JR: Tentei dizer que a democracia não é mera forma de governo, ou um sistema igualitário. Ao contrário, a democracia é uma ideia extravagante. Expus a tese de um poder para aqueles isentos e sem títulos ao poder. Escrevi que, paradoxalmente, por causa da falta de poder há política porque há democracia. Há política devido ao poder de pessoas que não são nada, não têm qualidades especiais e não possuem títulos (ao poder). Há democracia nos recentes movimentos: “Primavera Árabe”, “Occupy” etc. Nestes casos se solidifica um poder das pessoas em estado de excesso, que é independente em relação ao poder inteiramente incorporado no Estado. Sublinhei que a democracia não é uma forma de governo, é sempre um poder em estado de excesso em relação à democracia formal, sem a necessidade de ser transformado em um futuro remoto a ser obtido após uma revolução a se distanciar.

CC: O senhor faz um esboço do homem em busca da justiça global: são jovens consumidores com ilusões anticapitalistas.

JR: Esse é o esboço traçado pelos antidemocratas, como o filósofo Alain Finkielkraut na França. O objetivo é reduzir novos movimentos sociais a jovens exaltados que sabem ler, mas são incapazes de julgar os fatos políticos. Isso não significa que eu ache todos esses movimentos positivos. Por exemplo, no movimento ecológico há uma mistura de poder a todos e, ao mesmo tempo, o poder da ciência. Vimos novas formas de afirmação igualitárias, mas ao mesmo tempo certas perguntas não encontram respostas. “O que vamos fazer depois de suas ocupações?”

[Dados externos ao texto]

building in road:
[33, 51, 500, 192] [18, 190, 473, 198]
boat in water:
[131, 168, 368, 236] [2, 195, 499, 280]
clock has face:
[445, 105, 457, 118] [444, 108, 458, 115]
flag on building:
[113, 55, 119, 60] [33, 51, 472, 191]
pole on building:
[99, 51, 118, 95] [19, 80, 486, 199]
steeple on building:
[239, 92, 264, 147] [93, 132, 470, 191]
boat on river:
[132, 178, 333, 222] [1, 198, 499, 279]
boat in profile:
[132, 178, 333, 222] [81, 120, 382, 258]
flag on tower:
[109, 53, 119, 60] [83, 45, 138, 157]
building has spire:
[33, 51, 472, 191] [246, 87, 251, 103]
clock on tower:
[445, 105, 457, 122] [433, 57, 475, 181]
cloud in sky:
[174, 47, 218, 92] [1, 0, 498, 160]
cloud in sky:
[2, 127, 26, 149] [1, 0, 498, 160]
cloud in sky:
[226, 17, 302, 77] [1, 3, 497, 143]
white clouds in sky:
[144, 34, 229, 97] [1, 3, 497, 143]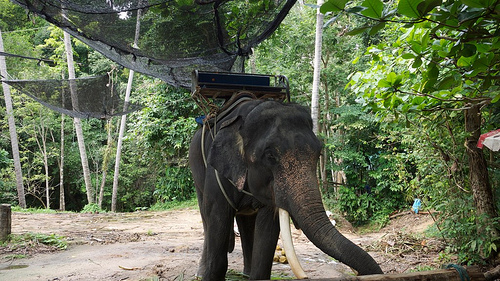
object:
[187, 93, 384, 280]
elephant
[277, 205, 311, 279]
tusk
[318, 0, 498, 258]
tree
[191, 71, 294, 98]
seat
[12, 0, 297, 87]
net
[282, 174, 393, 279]
trunk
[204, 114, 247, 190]
ear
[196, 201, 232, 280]
leg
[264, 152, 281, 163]
eye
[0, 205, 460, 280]
ground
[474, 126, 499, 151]
cloth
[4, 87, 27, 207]
stump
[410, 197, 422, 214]
ribbon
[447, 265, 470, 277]
plastic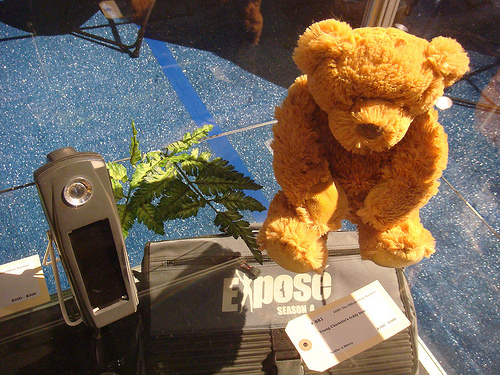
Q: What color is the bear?
A: Gold.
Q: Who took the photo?
A: Bears owner.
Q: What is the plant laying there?
A: Fern.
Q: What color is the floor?
A: Blue.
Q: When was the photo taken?
A: Daytime.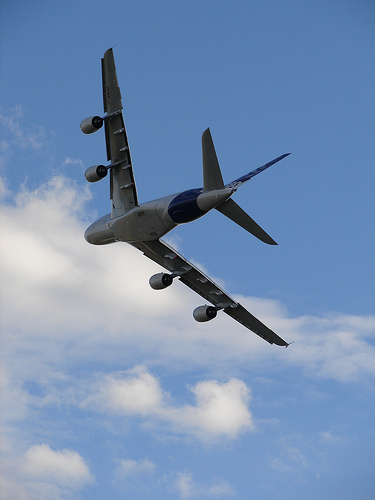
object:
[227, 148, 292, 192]
blue tail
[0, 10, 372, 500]
sky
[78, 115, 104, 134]
turbine engine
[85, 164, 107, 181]
turbine engine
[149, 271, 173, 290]
turbine engine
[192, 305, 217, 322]
turbine engine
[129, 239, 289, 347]
wing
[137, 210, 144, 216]
opening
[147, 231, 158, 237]
opening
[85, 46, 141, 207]
left wing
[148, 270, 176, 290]
engine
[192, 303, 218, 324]
engine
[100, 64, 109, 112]
writing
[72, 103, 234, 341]
propellers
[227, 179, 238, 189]
writing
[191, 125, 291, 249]
tail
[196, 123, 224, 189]
wing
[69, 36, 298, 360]
airplane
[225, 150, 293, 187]
wing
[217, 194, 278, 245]
wing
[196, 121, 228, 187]
wing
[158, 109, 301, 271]
small wings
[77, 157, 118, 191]
propeller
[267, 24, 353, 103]
skateboarder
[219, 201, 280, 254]
right wing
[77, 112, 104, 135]
engine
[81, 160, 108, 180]
engine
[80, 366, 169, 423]
cloud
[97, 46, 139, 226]
wing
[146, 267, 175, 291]
propeller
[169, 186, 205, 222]
stripe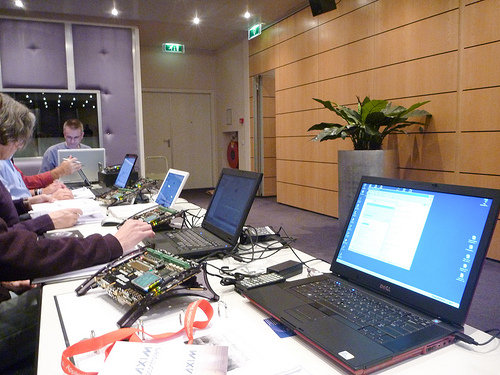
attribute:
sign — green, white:
[156, 38, 187, 58]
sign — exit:
[160, 40, 191, 55]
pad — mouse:
[285, 291, 336, 328]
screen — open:
[114, 157, 136, 187]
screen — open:
[156, 170, 186, 209]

CC: A associação que fazemos entre democracia e capitalismo remonta aos Pais Fundadores dos Estados Unidos?

JR: A tradição liberal é antidemocrática. Os Pais Fundadores não fundaram a democracia porque redigiram uma Constituição para limitar o poder do povo. Mas o poder iria para os esclarecidos, educados. E em suas mentes, iluminados e educados eram proprietários capazes de administrar suas propriedades. O projeto era precisamente submeter a democracia, isto é, o poder de todos, e assim criar um governo da elite. E chamamos esse tipo de governo de democracia, eis o problema.

CC: O senhor pleiteia que “não vivemos em democracias”, mas em Estados de Direito oligárquico. Eleições e representação são mitos. E se a esquerda da esquerda ganha aqui na França ou em outro lugar?

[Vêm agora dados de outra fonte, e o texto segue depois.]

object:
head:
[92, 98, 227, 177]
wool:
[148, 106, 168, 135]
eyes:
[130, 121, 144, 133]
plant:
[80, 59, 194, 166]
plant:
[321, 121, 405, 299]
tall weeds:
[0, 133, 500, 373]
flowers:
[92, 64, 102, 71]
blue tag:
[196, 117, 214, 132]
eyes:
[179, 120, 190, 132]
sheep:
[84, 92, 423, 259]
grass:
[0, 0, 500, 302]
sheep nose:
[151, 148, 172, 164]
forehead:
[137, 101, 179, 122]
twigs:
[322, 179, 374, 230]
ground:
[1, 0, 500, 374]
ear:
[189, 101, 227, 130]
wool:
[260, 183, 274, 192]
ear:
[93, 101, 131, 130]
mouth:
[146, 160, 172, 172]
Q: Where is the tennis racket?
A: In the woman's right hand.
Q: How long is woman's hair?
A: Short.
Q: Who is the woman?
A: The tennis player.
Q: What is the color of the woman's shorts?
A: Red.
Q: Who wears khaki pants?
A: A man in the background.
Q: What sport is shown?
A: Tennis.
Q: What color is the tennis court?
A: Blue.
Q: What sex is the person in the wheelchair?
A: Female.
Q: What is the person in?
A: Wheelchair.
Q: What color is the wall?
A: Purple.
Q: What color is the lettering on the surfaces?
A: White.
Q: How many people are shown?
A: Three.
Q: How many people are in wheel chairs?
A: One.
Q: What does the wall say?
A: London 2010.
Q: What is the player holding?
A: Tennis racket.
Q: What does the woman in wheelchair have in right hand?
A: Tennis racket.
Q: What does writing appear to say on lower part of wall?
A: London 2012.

JR: A esquerda da esquerda é um conceito um tanto ambíguo. Existe uma classe de políticos que tomou o poder. De direita ou esquerda, eles têm programas que não são feitos por eles. São impostos pelas instituições financeiras supranacionais e/ou internacionais. Há grupos marginais, mas geralmente não consideram a questão do que é uma verdadeira democracia para o povo.

CC: Muitos dos críticos da democracia nos EUA eram a favor da invasão do Iraque em 2003. É um paradoxo, não?

JR: Essa confusão é resultado do fato de a democracia poder significar coisas diferentes e contraditórias. A direita americana pensou que a democracia era boa para os iraquianos: seria como aquela no Ocidente. Mas como a antidemocrática direita americana pode exportar democracia? Obviamente, eles estavam completamente errados. Não há paradoxo porque a própria concepção que os americanos tinham de democracia foi instrutiva. Eis o que emerge da famosa declaração de Donald Rumsfeld diante dos saques após a queda de Saddam: a liberdade é uma bagunça, é anarquia.